The question is whether Sri Lanka can rely on Mahinda Rajapaksa, Ranil Wickremesinghe and Maithripala Sirisena to do anything to pull the country, or at least start pulling the country out of its current morass? Admittedly, Rajapaksa is not part of the governing partnership between Wickremesinghe and Sirisena, but his relationship with either of the two implicates the functioning of the partnership, and even the government as a whole. That in effect was President Sirisena’s cabinet complains two weeks ago not just for his ministers to hear but for the whole country to know. Not that the likelihood of a silent understanding between the Rajapaksa clan and the higher echelons of the UNP was not known all along, but the President saying it set off a flurry of speculations about the relationship between the President and the UNP, and the future of the unity-government itself.
The President’s complain may not have surprised anyone, but his disclaimer on corruption investigations convinced no one. His boast at the cabinet meeting – that if things were left to him he would have done everything in three months, is just that – a boast. You don’t need a long memory to remember that only October last year President Sirisena publicly took to task officials in the CID, FCID and the Bribery Commission for their allegedly disrespectful handling of Gotabaya Rajapaksa and Navy Commanders over allegations of abuse of authority and financial misdemeanours in Avant-Garde enterprise.
Political calculations are considered to be the main reason for the general lack of progress in corruption investigations, even total inaction in some instances. As generally understood, the UNP’s calculation in protecting the Rajapaksas and giving them political space is to keep the SLFP divided and benefit the UNP electorally. To President Sirisena, protecting military officials from investigation is necessary to counter the patriotic claims of the Rajapaksas. The political hypocrisy in this triangular relationship is quite transparent. What may not be readily apparent is the cultural common ground over corruption.
It is the culture of quid pro quo – I will scratch your corrupt back, and you mine, that seems to be the real roadblock against corruption investigations. The Central Bank and the Avant-Garde cases are disturbing illustrations of this culture. To wit, no one in the UNP was keen on going after the Central Bank shenanigans under the Rajapaksas, so long as the UNP could carry out its on shenanigans at the bank. The UNP’s bond scam was a bit too much to escape notice, putting it very, very mildly, but the point is that the Rajapaksas have pointedly avoided criticising the UNP leadership over the bond scandal.

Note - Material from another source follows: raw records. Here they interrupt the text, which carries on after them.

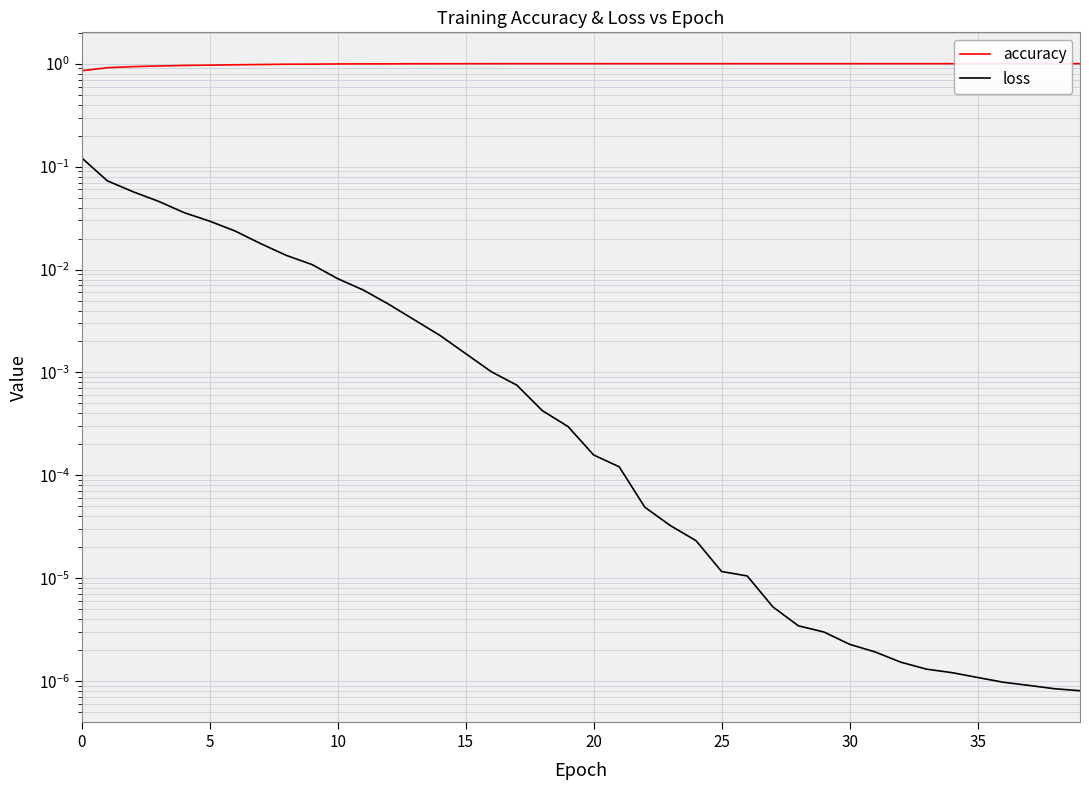

True or false: accuracy has a value of 1.5 at 23.

False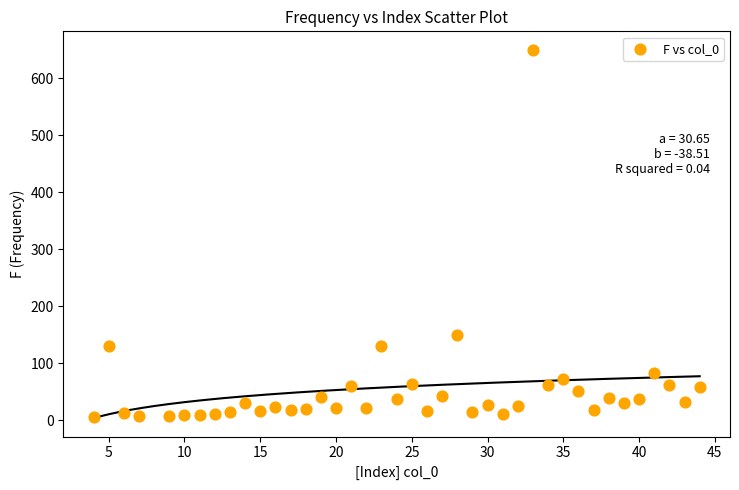

What Y value in the scatter plot is closest to 328?

150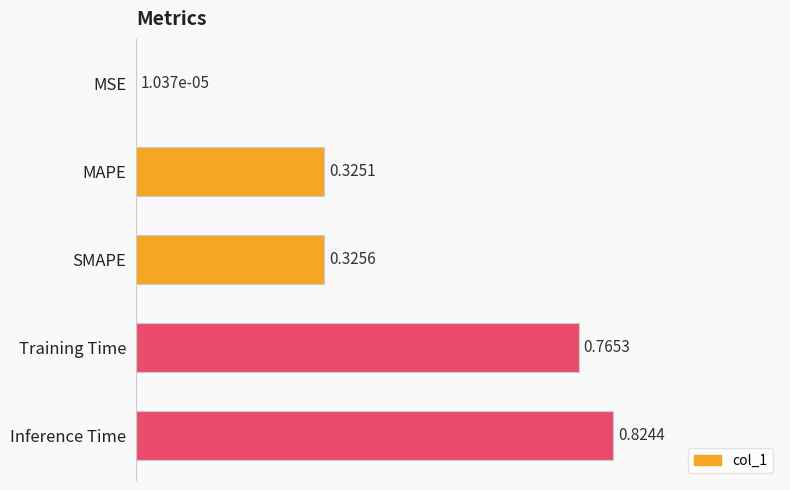

Are the bars grouped side by side (vs. stacked)?

No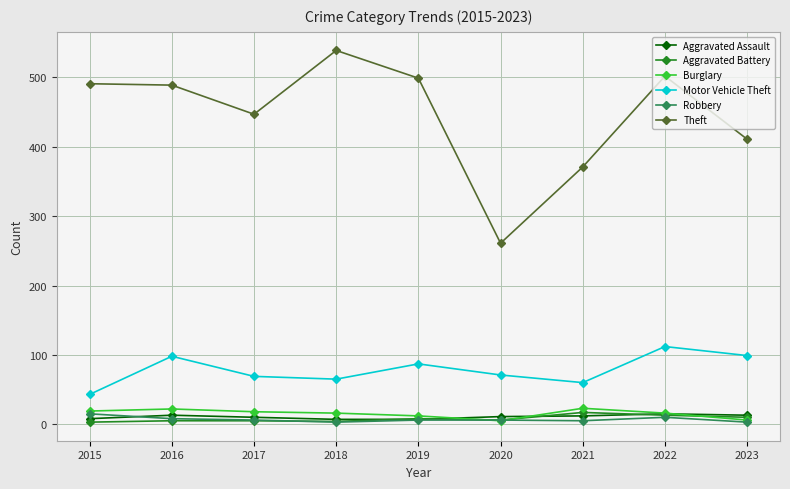

What value does the Robbery series have at 2019, to the nearest 5?

5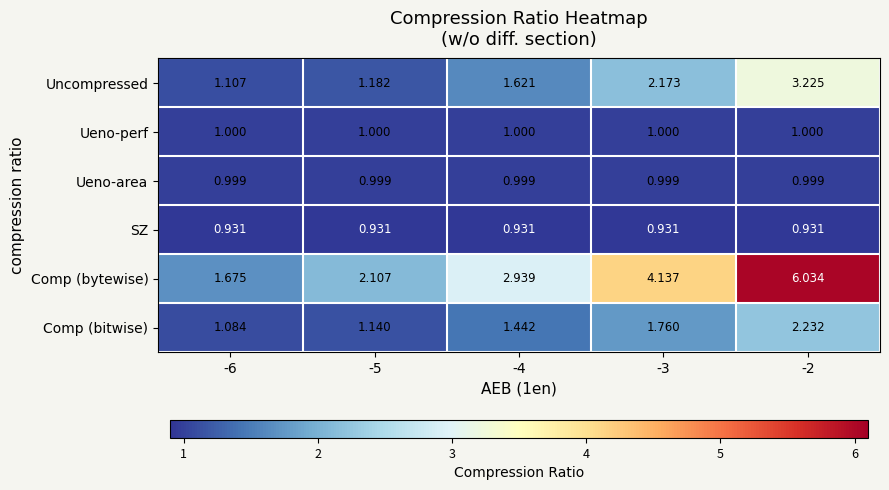

Which series has the largest total across all categories?

Comp (bytewise)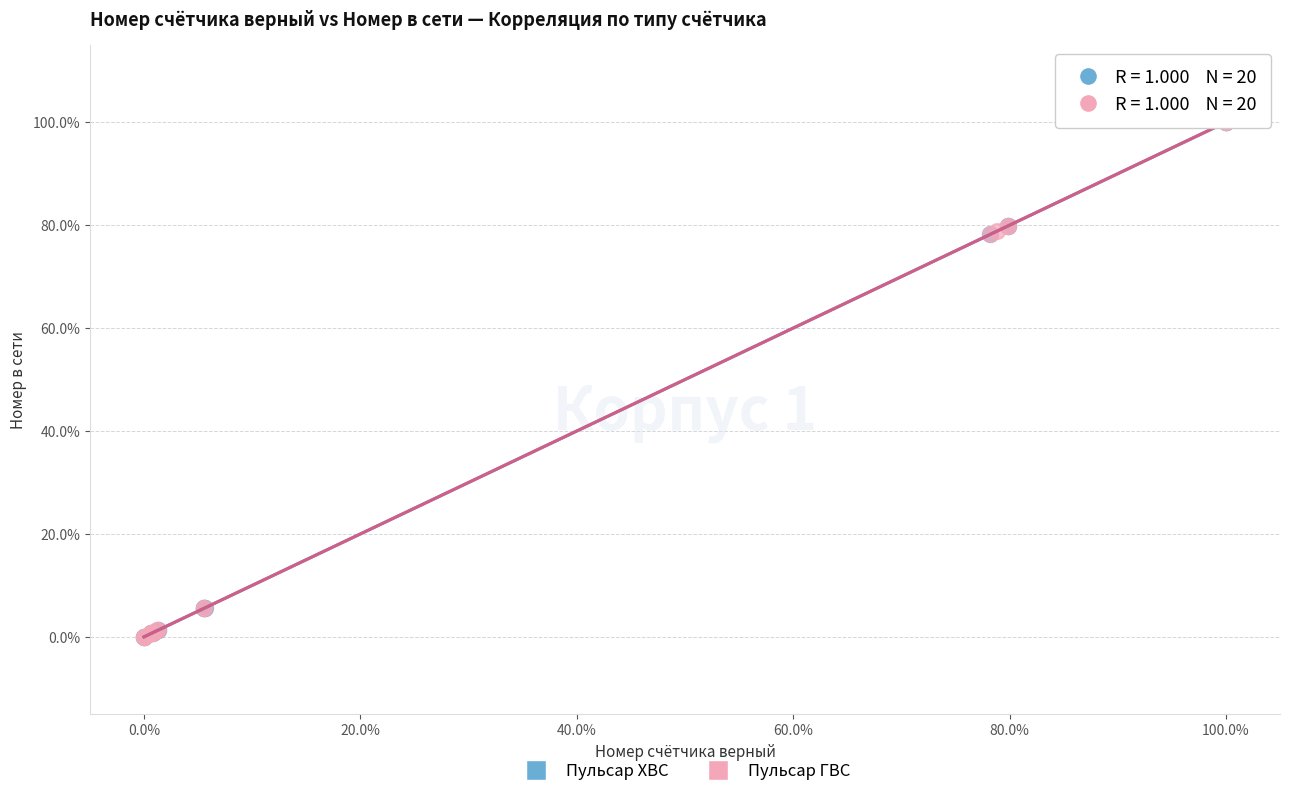

What are all the series names shown in the legend?

Пульсар ХВС, Пульсар ГВС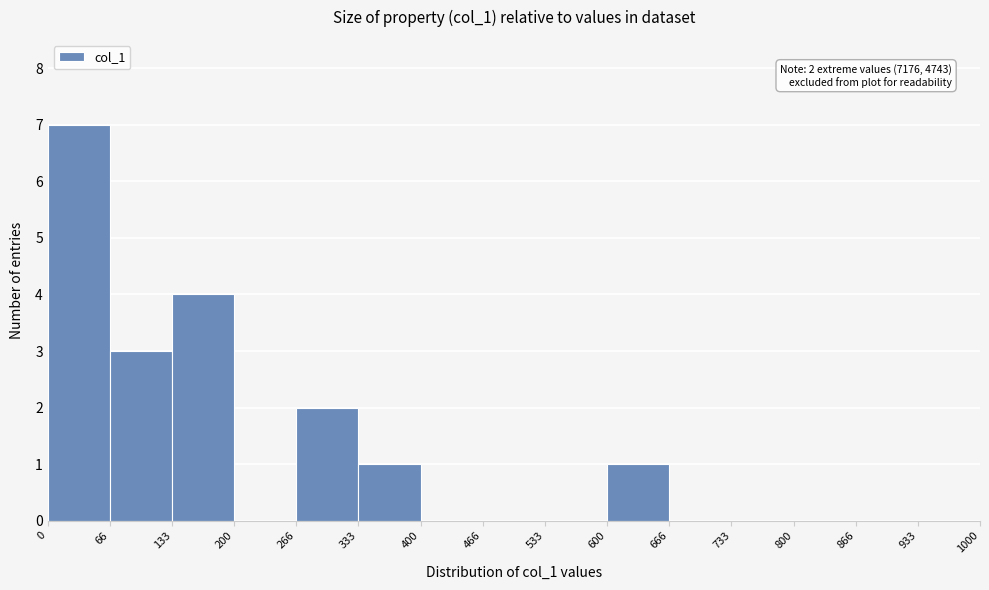

Which range on the x-axis has the tallest bar?

0 to 66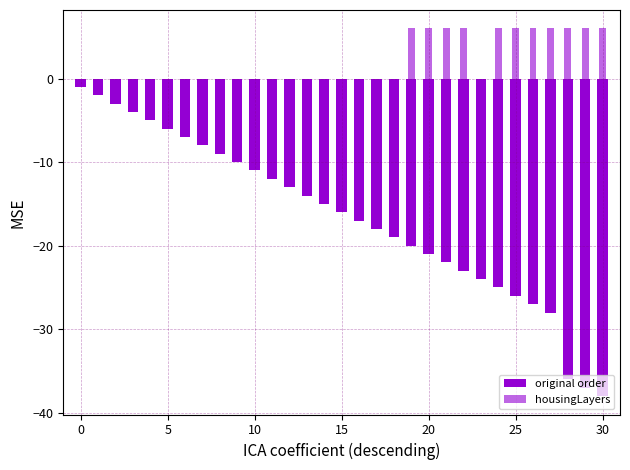

Is the value of original order at 30 greater than the value of housingLayers at 35?

No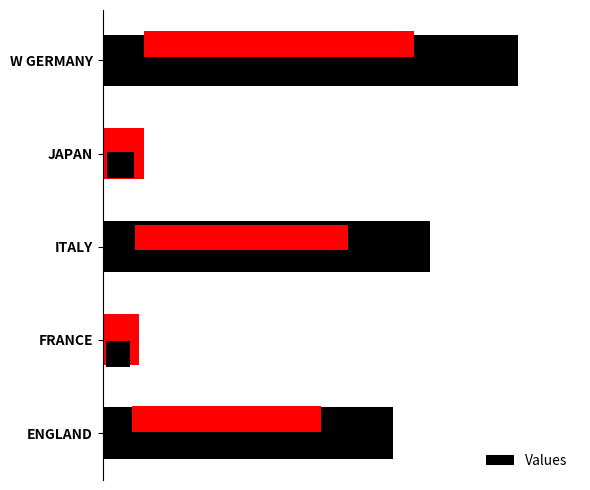

Reading left to right, list all the values displayed in this chart.

45319	5610	51065	6478	64732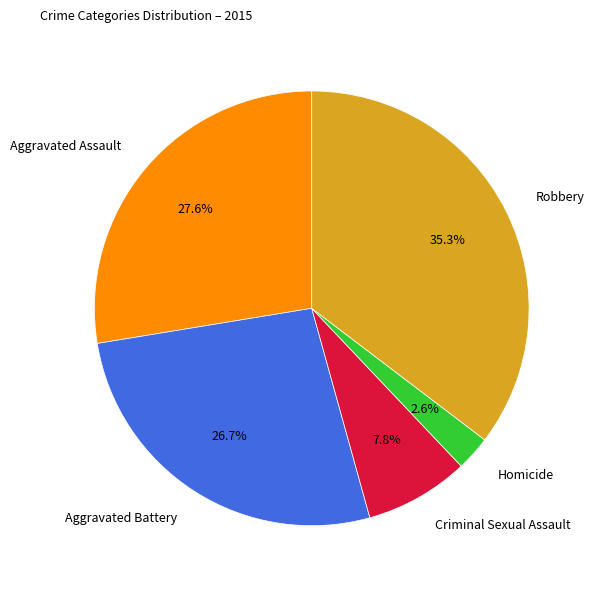

Combined, what portion of the pie is Criminal Sexual Assault and Aggravated Battery?

34.5%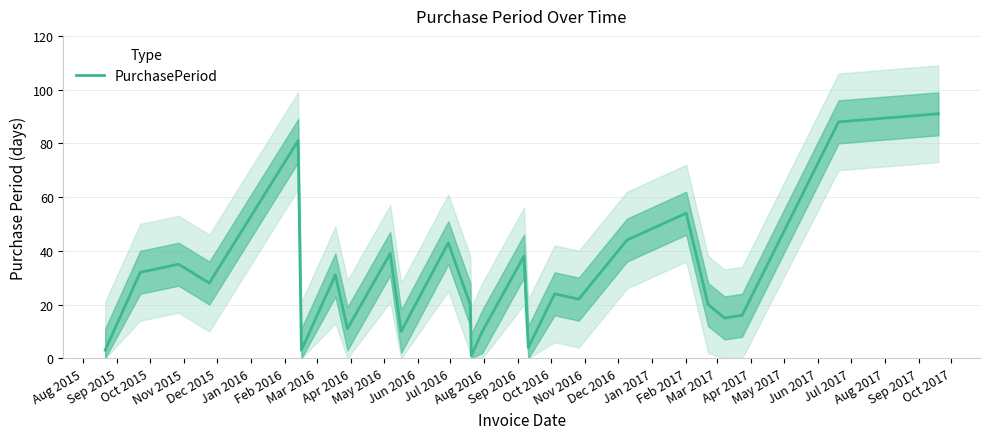

How many data points are above 24?

12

While the bond scam has got its comeuppance under a commission of inquiry, there is nothing to write about the on-again, off-again investigations into the killings of Lasantha Wickrematunga and Wasim Thajudeen. In his cabinet outburst, President Sirisena is said to have specifically referred to the two murder investigations and wanted results in three months. Three months are a long time- if it is political interference that is preventing police from proceeding to trial in these two cases. If the President and the Prime Minister cannot act to stop political interference in two high profile cases, what else can they be trusted to act upon? Why are those interfering with police work not being isolated and exposed? And what will prevent police from being selective and discretionary in the investigation of other crimes, if political interference were to succeed in the Wickrematunga and Thajudeen murder investigations?
So the question whether Sri Lanka can rely on Mahinda Rajapaksa, Ranil Wickremasinghe and Maithripala Sirisena to do anything to pull the country out of its current morass, should be reformulated as to whether any or all of can do anything unless and until they do something about government corruption and crimes. From Korea to Brazil, politicians in and out of power are being held accountable for their actions. In Sri Lanka, we have fallen back from a well-functioning criminal justice system to one that is compromised by political interference. It says something of a country’s state of affairs when its president calls out his ministers in charge of justice and law and order for political interference, and nothing happens after that. Let us wait for three months to see if we can say anything different.